**Dataset entries:**
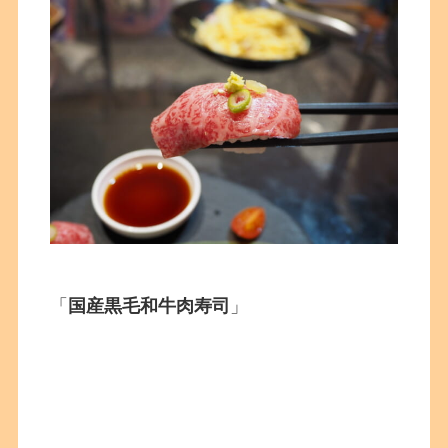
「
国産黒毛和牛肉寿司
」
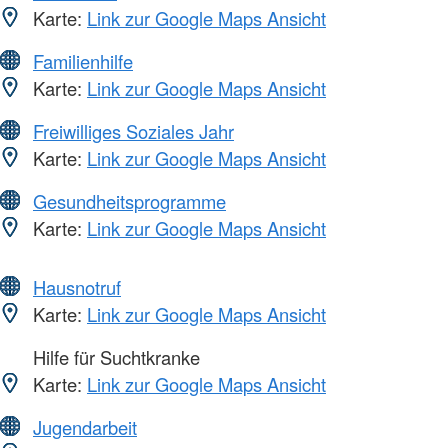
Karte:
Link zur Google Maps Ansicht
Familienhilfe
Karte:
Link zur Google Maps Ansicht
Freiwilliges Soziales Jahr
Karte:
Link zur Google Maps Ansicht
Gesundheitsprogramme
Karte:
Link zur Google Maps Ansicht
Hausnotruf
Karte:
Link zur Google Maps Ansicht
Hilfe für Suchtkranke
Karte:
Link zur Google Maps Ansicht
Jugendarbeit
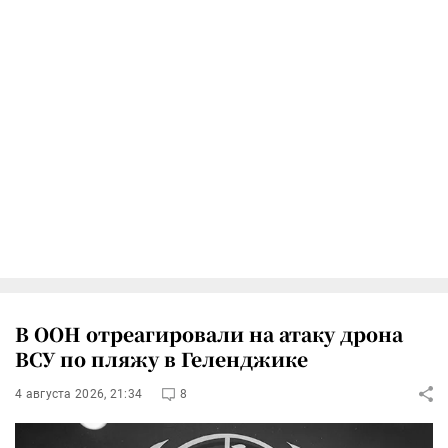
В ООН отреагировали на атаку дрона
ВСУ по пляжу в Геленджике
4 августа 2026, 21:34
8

**Exercise brief:**
Please write out all the records again with every "Karte" switched to "Stadtplan" and everything else left as it is. Leave the pictures out.

**Exercise response:**
「
国産黒毛和牛肉寿司
」
Stadtplan:
Link zur Google Maps Ansicht
Familienhilfe
Stadtplan:
Link zur Google Maps Ansicht
Freiwilliges Soziales Jahr
Stadtplan:
Link zur Google Maps Ansicht
Gesundheitsprogramme
Stadtplan:
Link zur Google Maps Ansicht
Hausnotruf
Stadtplan:
Link zur Google Maps Ansicht
Hilfe für Suchtkranke
Stadtplan:
Link zur Google Maps Ansicht
Jugendarbeit
В ООН отреагировали на атаку дрона
ВСУ по пляжу в Геленджике
4 августа 2026, 21:34
8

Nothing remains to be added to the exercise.